**Work instructions**:
Only the lines holding "round" are wanted; find them in the listing and return each one.

=-=-=-=-=

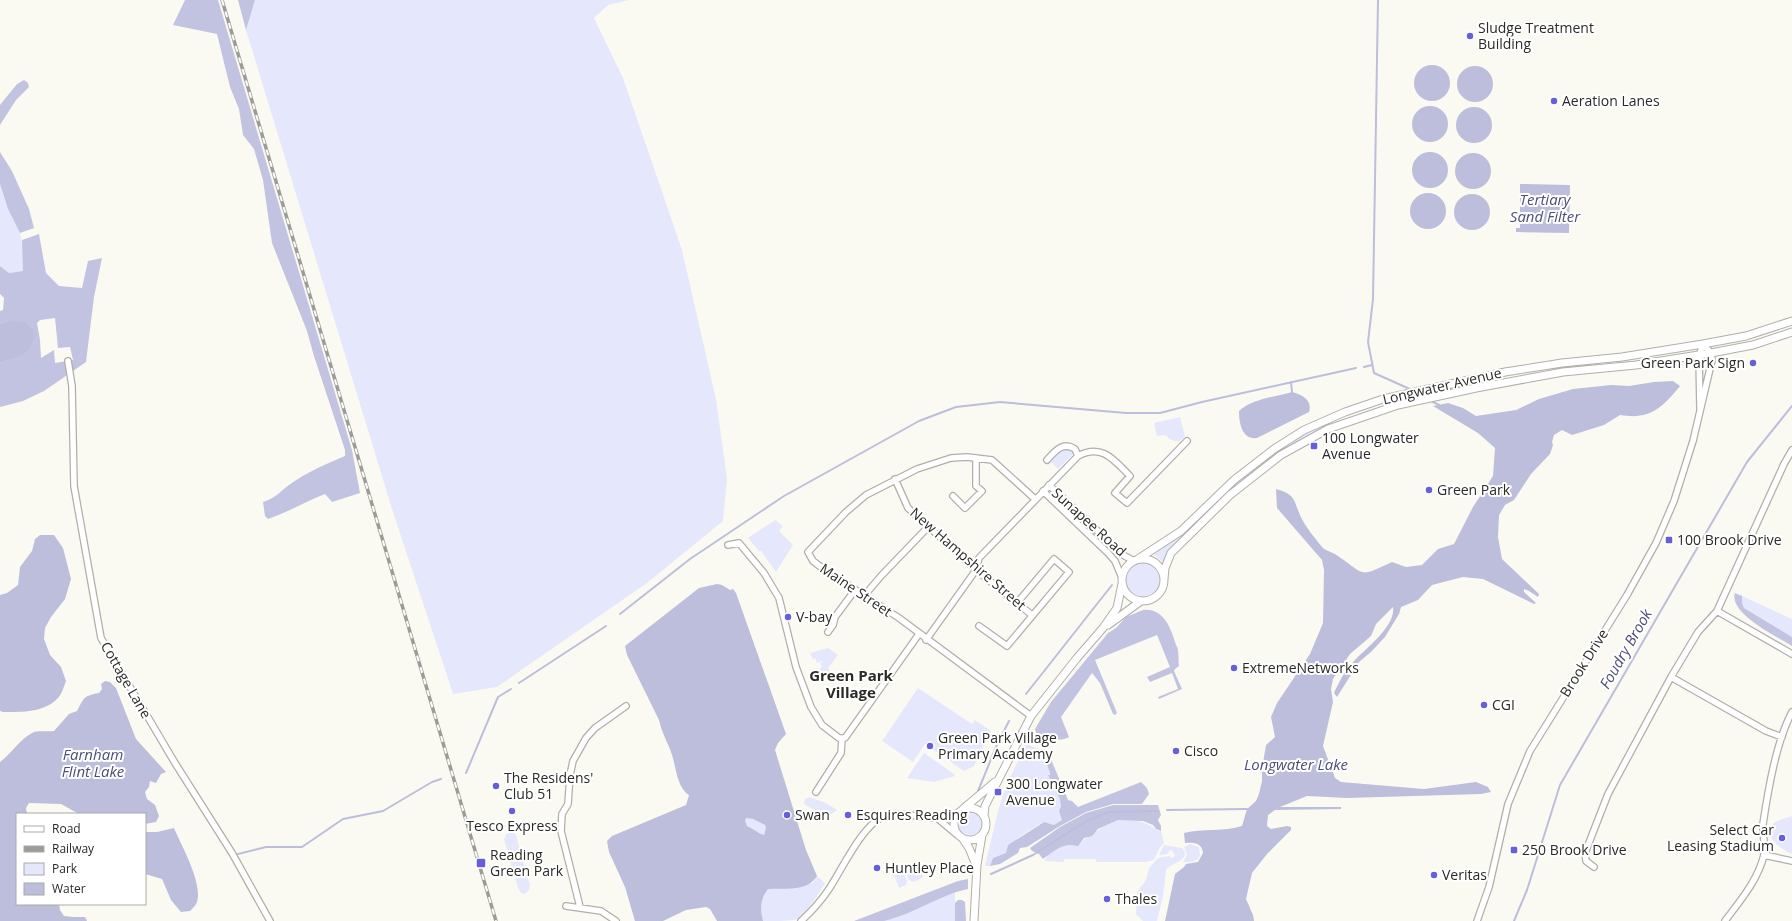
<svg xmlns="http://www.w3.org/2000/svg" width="1792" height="921" font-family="'Open Sans',sans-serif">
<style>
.green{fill:#e5e7fc}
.forest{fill:#c1c3e0;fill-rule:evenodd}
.water{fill:#bcbedb;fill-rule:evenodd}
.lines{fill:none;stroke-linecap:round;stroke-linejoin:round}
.stream{stroke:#bcbedb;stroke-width:2}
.minor-casing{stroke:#b1afa8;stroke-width:8}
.tertiary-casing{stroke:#b1afa8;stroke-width:9}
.minor{stroke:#fff;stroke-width:5.5}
.tertiary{stroke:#fff;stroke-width:7}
.rail-casing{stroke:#9c9b96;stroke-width:3.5}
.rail{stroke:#fff;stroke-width:2;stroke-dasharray:6;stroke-linecap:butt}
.poi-dot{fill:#675fd9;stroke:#fff;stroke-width:1.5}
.labels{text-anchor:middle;stroke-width:4;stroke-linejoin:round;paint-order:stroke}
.poi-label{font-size:14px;fill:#2a2a27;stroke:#fff;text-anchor:start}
.street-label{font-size:14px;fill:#2a2a27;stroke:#fff}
.water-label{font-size:15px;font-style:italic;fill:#4c4d78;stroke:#fff}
.neighbourhood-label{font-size:15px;font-weight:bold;fill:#2a2a27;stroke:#fff}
</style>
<rect width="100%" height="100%" fill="#fbfaf2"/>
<!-- green -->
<path class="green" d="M255,0H629L608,5L594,18L623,78L682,250L716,399L727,479L723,521L647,583L497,687L453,694L392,509L246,30Z
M0,184L8,209L20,233L24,252L23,271L9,273L0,266Z
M1180,417L1185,436C1180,445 1172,441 1165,435L1157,436L1154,423Z
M1322,423L1324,427C1271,454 1236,486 1194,527C1182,538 1167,546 1164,563L1153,554L1184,533L1229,487L1270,454Z
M1067,447L1075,452L1058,469L1049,460L1058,449Z
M1050,492H1052L1103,540L1100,543L1050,494Z
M775,520L783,526L779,531L793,545L776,572L761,551H759L748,538Z
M1126 580a17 17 0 1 1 34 0a17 17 0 1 1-34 0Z
M1742,596L1792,619V637L1744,608L1742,603Z
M828,648L838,655L828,668L832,675L826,678L824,674H822L818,670L822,667L820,663L823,662L822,661L817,663L815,658L813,659L810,653Z
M918,688L972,724L975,720L991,731L974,766L964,771L925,744L913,762L882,741Z
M1026,744L1045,751L1043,753L1050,772L1049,776L1056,789L1061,802L1060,811L1062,820L1054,825L1044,822C1039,824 1010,842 1008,847C1007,849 1007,851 1006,853L993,858L990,866H985L998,811L1006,786Z
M924,753L954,774L955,776L934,782L907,778Z
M809,797L826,803L837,810L826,818L822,814L804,804L805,799Z
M956 823a13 13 0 1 1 26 0a13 13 0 1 1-26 0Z
M1792,816V854C1782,851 1761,835 1774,823C1778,820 1787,818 1792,816Z
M746,818L753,819L765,825L766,828L764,835C757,833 754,828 747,826L744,821Z
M1118,820C1134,819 1146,821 1158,831H1161L1164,843L1159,849L1154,860L1146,862H1096V859H1064V862L1045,861C1047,851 1066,843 1075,846C1089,836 1101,827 1118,820Z
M509,832H513L516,835L530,885L529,890L525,894L521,893L518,888L504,839L506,835Z
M1190,844L1199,847L1200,856C1197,862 1190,862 1183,862L1187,855L1184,847Z
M1164,845L1182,848C1193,860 1170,863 1166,870L1163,896L1157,921H1143L1136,914L1137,892L1146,880L1149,868L1158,858L1169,856L1172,858L1175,856L1172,850L1169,851L1168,854L1159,855Z
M907,870L921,873L923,877L914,882L909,880L906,873Z
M901,874H904L907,881L906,885L899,888L894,875Z
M817,876L825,883C819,893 806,915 795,920C789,921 770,921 763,921C760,909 760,899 768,889L813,883Z
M955,892V921H883L946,895Z"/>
<!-- forest -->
<path class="forest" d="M185,0H218L352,450L360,493L332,502L325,494C305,502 288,512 268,519L265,516L263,502C275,498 280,492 289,485C305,473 326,464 345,456V450L314,356L307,331L272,243L263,180L254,149L243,135L239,109L230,87L217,34L173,25Z
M238,0H255L246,30Z
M24,80L28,83L29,87L16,100L0,125V105L17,84Z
M0,152L12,171L29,209L34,228L20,233L8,209L0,184Z
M39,234L46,273L59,286L82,288L88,261L102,258L94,297L86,362L44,391L23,401L0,407V363L17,356L9,320L0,324V311L3,310L4,298L0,294V266L9,273L23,271L22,240ZM55,318L58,348L70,347L73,360L55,363L54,350L41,358L40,340L37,323L40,320Z
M1735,593L1742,596V603L1744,608L1792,637V646C1778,637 1728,613 1735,593Z
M1143,610C1163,608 1170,626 1175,642C1176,645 1178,648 1178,651C1179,656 1178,659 1179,666L1175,669L1174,671L1182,689L1159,699L1158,697L1178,689L1172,673L1150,682L1147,677L1170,667L1157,635L1095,660L1117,713L1115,715L1113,714L1100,683L1092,673L1061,717L1069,737C1062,742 1045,739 1037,736L1035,729L1051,702L1108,633L1116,628L1126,617Z
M1045,751L1053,753L1050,757L1068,800L1072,801L1078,807L1141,782L1147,788L1149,794L1142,804H1113L1086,812L1060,826L1027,847L1020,848L1018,853L1000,864L990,866L993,858L1006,853L1008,845L1044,822L1054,825L1062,820L1059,811L1061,806L1060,799L1048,775H1050V773L1043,753Z
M1113,805H1158L1161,815L1158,820L1161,826V831L1156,829L1153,825L1143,821L1118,820L1098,829L1092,836L1084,838L1078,846C1075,846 1072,845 1069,845C1059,846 1051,853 1043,859L1039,854L1032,851L1030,848L1060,827L1086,813Z
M968,879V889C939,895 914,914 884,921C875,921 863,921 854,921L958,881Z
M958,900H962L965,902L966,921H955V903Z"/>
<!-- water -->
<path class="water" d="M1414 83a18 18 0 1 1 36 0a18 18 0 1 1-36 0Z
M1457 84a18 18 0 1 1 36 0a18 18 0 1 1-36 0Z
M1412 124a18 18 0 1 1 36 0a18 18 0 1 1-36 0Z
M1456 125a18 18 0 1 1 36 0a18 18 0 1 1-36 0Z
M1412 170a18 18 0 1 1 36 0a18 18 0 1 1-36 0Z
M1455 171a18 18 0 1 1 36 0a18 18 0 1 1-36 0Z
M1520,184L1570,185L1569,233L1516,232V228H1520Z
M1410 211a18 18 0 1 1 36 0a18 18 0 1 1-36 0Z
M1454 212a18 18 0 1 1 36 0a18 18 0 1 1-36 0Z
M9,320L24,322L33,329C36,354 20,355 0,363V324Z
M1673,381L1680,386C1662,408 1650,420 1620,415L1604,425L1572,435L1562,430L1554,435L1552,442L1553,445L1550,454L1531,474L1514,500L1505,505L1499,515L1498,537L1502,559L1539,594L1538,597L1529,591L1524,589V592L1536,603L1534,604L1483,579L1463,577L1432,585L1418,600L1401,607L1399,614L1385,637L1371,652L1359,662L1337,697L1334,693C1339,682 1345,670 1354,661C1366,648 1396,626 1393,607L1376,624L1371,636L1350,654L1333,679L1331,689L1333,702L1323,746L1335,778L1341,782L1424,789L1476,782L1488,787L1491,792L1481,794L1347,798L1307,796L1280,807H1341V809L1275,810L1268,815L1267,826L1271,829L1287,826L1291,827V830L1267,854L1252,873L1246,899L1253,915L1254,921H1165L1175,874L1184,867L1186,864L1198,862L1203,853C1202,843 1194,842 1185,843L1184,833C1203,828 1224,832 1242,826L1247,809L1256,801L1259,794L1262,781V769L1266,745L1275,737L1271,717L1277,703L1310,654L1323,623L1324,570L1322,560L1277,508L1276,489C1298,495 1293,502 1302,519C1305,526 1317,541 1322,547C1325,551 1333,552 1338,556C1366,575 1358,578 1392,562L1406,567L1422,565L1438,549L1454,544L1473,507L1493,476L1495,448L1478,433L1433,406L1448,403L1463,408L1476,416L1516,410L1539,399L1573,389L1611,385L1629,386L1654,382Z
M1292,392C1301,394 1313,400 1309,412L1257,438C1242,440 1239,423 1239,411C1252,399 1275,397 1292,392Z
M40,535H54L63,548L71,579L65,599L51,617L45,628L44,639L50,655L61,667L66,681C64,686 62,694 58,698C44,713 21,712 3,712L0,711V595L7,593L18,585L20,567L32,551L35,539Z
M717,584L722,585L730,590L733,589L736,593L786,734L778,743L775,750L806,850L817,876C807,892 785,888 768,889C760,899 760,909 763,921H717L710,909L706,907L686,910L663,921H635L625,887L609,852L607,841L612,836L686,805L689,795C677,788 676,767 672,755C668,742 662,734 659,720L627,655L625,646L699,588ZM746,818L753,819L765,825L766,828L764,835C757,833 753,828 747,826L745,821Z
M105,681L110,682L116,688L136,739L166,772L161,774L156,783L150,781L149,787L145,792L147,799L155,805L159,816L156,822L145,824V814H79L61,804L29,803L26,808L27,814H17V904H59L60,910L64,916L73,917H85L87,921H0V762C11,754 20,739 32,733C37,730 48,732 54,731L69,714L77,711C84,698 83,696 99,693L102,689L101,684Z
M174,828C181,845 203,883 197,902C196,905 192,909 190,911L181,912L171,900L162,879L145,874V832H157Z"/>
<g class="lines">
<!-- stream -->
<path class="stream" d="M1378,0L1373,299L1368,342L1374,373L1412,390
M1364,367L1372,365
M1291,382L1292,392
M1431,401L1439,405
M620,614L690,559L784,496L919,421L956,407L1000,402L1126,413H1160L1202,402L1356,368
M519,683L606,626
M1026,694L1112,585
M466,773L498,697L511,689
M978,791L996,747L1009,721
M1167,810L1247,809
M238,854L266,847H302L343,819L383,811L432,782L441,779
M991,874L1033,855L1088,820L1109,812L1158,811
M1514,921L1527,890L1560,785L1747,462L1792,406"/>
<!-- minor casing -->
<g class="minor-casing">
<path id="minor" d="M68,361L72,386L74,486L101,638L175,763L232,853L270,921
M1047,460C1055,451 1063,441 1075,449L1078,456
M895,479L908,508L976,570L1032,615
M1049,485L1123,555L1134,561
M1043,491L1108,553L1115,561L1122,578
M953,496L965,508L982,491L976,486V458
M728,545L739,543L764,573L779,598L796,667L811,707L822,725L839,738H845L919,634
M864,596L881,576L929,526
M1717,611L1792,654
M979,626L1007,646L1069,572L1054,559L1017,603
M828,632L833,625L835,617L855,590
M926,640L976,570L979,558L1078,456C1102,443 1114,460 1130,476L1115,493L1127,503L1187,441
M1671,677L1766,731L1782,737
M1031,716L899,618L822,568L813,561L808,552L846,512L866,495L917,469L951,458L967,457L992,460L1035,499
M816,792L841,753L842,739
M937,818L956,834
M1764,855L1792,861
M1594,867L1586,861L1585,853L1608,794L1671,677L1698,632L1717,611L1784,464L1792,450
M566,906L601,911L616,921
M580,907L561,831L562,814L568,804L570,775L573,761L586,738L595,728L626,706
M801,921C811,912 821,901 829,889C841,871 863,824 883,817C900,811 918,817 935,818C942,818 949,816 956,815
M1477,921L1489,887L1508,804L1530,751L1627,595L1656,543L1674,501L1693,441L1712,360L1711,353L1703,344L1699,356L1700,409
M1725,921C1740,901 1758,880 1764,855C1766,845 1762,834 1763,824C1768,791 1776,742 1792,712"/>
</g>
<!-- tertiary casing -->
<g class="tertiary-casing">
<path id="tertiary" d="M1122 580a21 21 0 1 1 42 0a21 21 0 1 1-42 0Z
M1138,559L1181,531L1234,480L1274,449L1304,430L1345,412L1383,399L1505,372L1562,363L1622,357L1703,344L1746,336L1792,321
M1164,579L1165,568L1171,553L1230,495L1281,455L1328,429L1398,405L1476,388L1563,372L1636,365L1711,353L1753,345L1792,332
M1108,625L1141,601
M954 824a16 16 0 1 1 32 0a16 16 0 1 1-32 0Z
M963,809L995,782
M984,816L985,806L1031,716L1077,658L1103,628L1117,608L1122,584
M963,839L969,848L976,865
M974,921L977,865L982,835"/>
</g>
<!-- minor -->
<use href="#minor" class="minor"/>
<!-- tertiary -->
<use href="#tertiary" class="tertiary"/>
<!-- rail casing -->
<g class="rail-casing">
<path id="rail" d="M222,0L496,921"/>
</g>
<!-- rail -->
<use href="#rail" class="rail"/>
</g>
<!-- markers -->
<g class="poi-dot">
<circle cx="1470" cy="36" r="4"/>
<circle cx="1554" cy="101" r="4"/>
<circle cx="1753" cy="363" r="4"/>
<rect x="1310" y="442" width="8" height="8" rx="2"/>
<circle cx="1429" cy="490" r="4"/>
<rect x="1665" y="536" width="8" height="8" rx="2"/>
<circle cx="788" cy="617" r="4"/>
<circle cx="1234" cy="668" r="4"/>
<circle cx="1484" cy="705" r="4"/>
<circle cx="930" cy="746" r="4"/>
<circle cx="1176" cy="751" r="4"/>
<circle cx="496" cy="786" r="4"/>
<rect x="994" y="788" width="8" height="8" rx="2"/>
<circle cx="512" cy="811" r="4"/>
<circle cx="787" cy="815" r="4"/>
<circle cx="848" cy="815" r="4"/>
<circle cx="1782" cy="838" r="4"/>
<rect x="1510" y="846" width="8" height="8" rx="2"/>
<rect x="476" y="858" width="10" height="10" rx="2"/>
<circle cx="877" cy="868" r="4"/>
<circle cx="1434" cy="875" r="4"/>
<circle cx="1107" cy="899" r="4"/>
</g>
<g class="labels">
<!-- poi labels -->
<g class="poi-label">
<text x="1478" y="33">Sludge Treatment<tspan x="1478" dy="16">Building</tspan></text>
<text x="1562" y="106">Aeration Lanes</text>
<text x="1745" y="368" text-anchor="end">Green Park Sign</text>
<text x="1322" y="443">100 Longwater<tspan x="1322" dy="16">Avenue</tspan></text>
<text x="1437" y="495">Green Park</text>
<text x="1677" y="545">100 Brook Drive</text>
<text x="796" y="622">V-bay</text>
<text x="1242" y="673">ExtremeNetworks</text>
<text x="1492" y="710">CGI</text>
<text x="938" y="743">Green Park Village<tspan x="938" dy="16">Primary Academy</tspan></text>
<text x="1184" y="756">Cisco</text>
<text x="504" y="783">The Residens'<tspan x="504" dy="16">Club 51</tspan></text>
<text x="1006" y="789">300 Longwater<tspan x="1006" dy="16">Avenue</tspan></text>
<text x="795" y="820">Swan</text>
<text x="856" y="820">Esquires Reading</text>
<text x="512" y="831" text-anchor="middle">Tesco Express</text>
<text x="1774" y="835" text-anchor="end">Select Car<tspan x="1774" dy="16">Leasing Stadium</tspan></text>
<text x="1522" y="855">250 Brook Drive</text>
<text x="490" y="860">Reading<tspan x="490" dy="16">Green Park</tspan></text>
<text x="885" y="873">Huntley Place</text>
<text x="1442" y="880">Veritas</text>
<text x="1115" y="904">Thales</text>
</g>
<!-- street labels -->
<g class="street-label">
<text transform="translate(1442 386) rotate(-13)" y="5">Longwater Avenue</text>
<text transform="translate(1089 522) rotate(42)" y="5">Sunapee Road</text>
<text transform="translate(968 559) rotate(41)" y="5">New Hampshire Street</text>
<text transform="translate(856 590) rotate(34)" y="5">Maine Street</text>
<text transform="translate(1584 663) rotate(-58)" y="5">Brook Drive</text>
<text transform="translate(126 680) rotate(60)" y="5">Cottage Lane</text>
</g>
<!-- water labels -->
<g class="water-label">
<text x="1545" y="205">Tertiary<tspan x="1545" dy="17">Sand Filter</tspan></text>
<text transform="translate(1626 649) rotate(-60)" y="5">Foudry Brook</text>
<text x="93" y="760">Farnham<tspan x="93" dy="17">Flint Lake</tspan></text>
<text x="1296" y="770">Longwater Lake</text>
</g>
<!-- neighbourhood labels -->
<g class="neighbourhood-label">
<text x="851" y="681">Green Park<tspan x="851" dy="17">Village</tspan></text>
</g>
</g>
<!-- legend -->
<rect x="16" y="813" width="130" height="92" fill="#ffffff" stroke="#aaaaa9"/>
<rect x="24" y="826" width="20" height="6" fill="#ffffff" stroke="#aaaaa9"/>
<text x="52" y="833" font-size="12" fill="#2a2a27">Road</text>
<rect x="24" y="846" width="20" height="6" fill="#9c9b96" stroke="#aaaaa9"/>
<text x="52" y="853" font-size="12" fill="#2a2a27">Railway</text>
<rect x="24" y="863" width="20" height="12" fill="#e5e7fc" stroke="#aaaaa9"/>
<text x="52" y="873" font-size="12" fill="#2a2a27">Park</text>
<rect x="24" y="883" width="20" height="12" fill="#bcbedb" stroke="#aaaaa9"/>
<text x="52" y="893" font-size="12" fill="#2a2a27">Water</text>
</svg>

=-=-=-=-=

**Result**:
.lines{fill:none;stroke-linecap:round;stroke-linejoin:round}
.labels{text-anchor:middle;stroke-width:4;stroke-linejoin:round;paint-order:stroke}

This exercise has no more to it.